2024 Entry #58 08-20-24 “The Adjuster” is a 1991 Canadian drama film directed by Atom Egoyan (“Speaking Parts”, “Exotica”, “Ararat”, “Where the Truth Lies”, “Chloe”); this was his fourth feature film and the first to achieve international acclaim. The film stars Elias Koteas (“Chain of Desire”, “Exotica”, “Crash”, “Apt Pupil”, “Ararat”) as Noah Render, the insurance adjuster of the title who sleeps with his clients, men and women alike.
A very odd film. I’d been meaning to watch this one for ages and it felt like I’d found another David Lynch film. Elias Koteas is as hot as ever but how much you’re able to enjoy this will likely be based on your expectations.
2024 Entry #48 06-09-24 “Thelma & Louise” is a 1991 American crime drama film directed by Ridley Scott and written by Callie Khouri. The film stars Susan Sarandon (“The Rocky Horror Picture Show”, “The Hunger”, “Cradle Will Rock”, “Cloud Atlas”) and Geena Davis (“Tootsie”, “Will & Grace”, “She-Ra and the Princesses of Power”) as Louise and Thelma, two friends who embark on a road trip that ends up in unforeseen circumstances. The supporting cast includes Harvey Keitel (“Pulp Fiction”), Michael Madsen (“Sin City”), Christopher McDonald (“The Boys Next Door”), and Brad Pitt (“Less Than Zero”, “Interview with the Vampire”, “The Mexican”, “The Normal Heart”).

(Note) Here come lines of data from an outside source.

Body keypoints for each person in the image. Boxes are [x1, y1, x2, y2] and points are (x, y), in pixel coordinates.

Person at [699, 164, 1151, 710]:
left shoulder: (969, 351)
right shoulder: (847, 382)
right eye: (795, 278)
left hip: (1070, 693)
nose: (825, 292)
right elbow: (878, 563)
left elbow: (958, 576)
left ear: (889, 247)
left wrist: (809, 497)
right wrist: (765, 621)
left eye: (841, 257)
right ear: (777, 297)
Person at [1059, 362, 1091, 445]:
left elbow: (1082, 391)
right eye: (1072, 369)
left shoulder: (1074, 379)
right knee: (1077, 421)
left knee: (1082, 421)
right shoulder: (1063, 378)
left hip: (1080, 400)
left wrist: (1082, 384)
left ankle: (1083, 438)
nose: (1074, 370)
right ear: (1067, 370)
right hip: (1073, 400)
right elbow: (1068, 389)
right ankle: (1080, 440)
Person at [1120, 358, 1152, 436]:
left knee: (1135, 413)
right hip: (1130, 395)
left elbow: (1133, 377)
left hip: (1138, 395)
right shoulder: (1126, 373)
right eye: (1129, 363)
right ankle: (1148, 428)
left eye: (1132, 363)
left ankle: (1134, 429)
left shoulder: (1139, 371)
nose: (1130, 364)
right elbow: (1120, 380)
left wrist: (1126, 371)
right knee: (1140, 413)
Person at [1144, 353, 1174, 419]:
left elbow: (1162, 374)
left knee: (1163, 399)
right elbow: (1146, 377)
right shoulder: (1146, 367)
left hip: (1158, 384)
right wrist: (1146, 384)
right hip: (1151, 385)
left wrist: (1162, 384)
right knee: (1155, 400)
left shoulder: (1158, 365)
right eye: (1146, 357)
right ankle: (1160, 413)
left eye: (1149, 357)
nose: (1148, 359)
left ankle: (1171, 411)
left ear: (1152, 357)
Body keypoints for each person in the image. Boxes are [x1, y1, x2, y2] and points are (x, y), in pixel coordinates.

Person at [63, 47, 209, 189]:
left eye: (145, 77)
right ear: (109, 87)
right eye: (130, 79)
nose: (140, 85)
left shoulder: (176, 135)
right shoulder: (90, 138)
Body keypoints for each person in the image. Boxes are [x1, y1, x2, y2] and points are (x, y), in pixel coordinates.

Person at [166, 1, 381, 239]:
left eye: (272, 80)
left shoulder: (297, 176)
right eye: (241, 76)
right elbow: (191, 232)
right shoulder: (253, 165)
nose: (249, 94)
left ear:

Filming took place in California and Utah from June to August 1990.
I wanted to revisit this film more than 30 years after first seeing it because I remembered several of my lesbian friends having stickers and magnets that said “Thelma & Louise LIVE” on them, and also having seen “The Celluloid Closet” many times over in which Susan Sarandon discusses putting the big kiss in at the end of the film. It surprised me to see that there are no LGBTQ characters in this movie. Even the much lauded kiss is between two women that the film goes out of its way to present as heterosexual and are kissing in a show of solidarity before they drive off a cliff together and presumably die. I think this, sadly, just goes to show how in the early 90s, queer audiences were starved for images of ourselves and would glom onto anything that remotely suggested homosexuality. It’s still a good film, but it just serves to remind me of exactly how far we’ve come.
Still, that connection between LGBTQ+ audience members and this film has made it something of an icon.
The LGBTQ movie pandemic lock down marathon continues…with Gus Van Sant’s 1991 masterpiece, “My Own Private Idaho”, which I’d seen many times before, but again, not in several years. And just like today’s other entry (“Edge of Seventeen”), I was surprised how much I’d forgotten of this film and I feel I noticed things that I never had before…perhaps because I’m seeing it so far removed from previous viewings? It probably doesn’t hurt that I watched it on a huge TV.
“My Own Private Idaho” was the first gay themed movie that I actively sought out. It was the first movie that I rented once I had a drivers licence and could get an account at a video store (Blockbuster). At the time I was incensed that any movie with LGBTQ material was flagged by Blockbuster as something that could only be rented by people 17 and older regardless of content…and yet I was also grateful as it made such properties easier for me to find, and I rented many other such films which had a lasting impression, even if they didn’t join the collection I’m enjoying now. Years later, I was hired at Hollywood Video and during my interview I mentioned my disdain for Blockbuster for this very reason, which impressed my new manager (DJ).
As for the film itself it was (and remains) for me a haunting, eccentric collage of tones and quirks which exhilarated me as a film fan, even as it sometimes frustrated me as someone yearning to see representations of my own experiences; something that’s faded with time and more satisfying portrayals. Having said that, the campfire scene in which River Phoenix’s sympathetic, narcoleptic street hustler Mike Waters confesses that he loves Keanu Reeves’ gay for pay Scott Favor – and that he wants to kiss him, was a breakthrough moment for me as a gay film fan, and for the actors as well – it’s cited in nearly every review I’ve read of the film…and I watched that part repeatedly.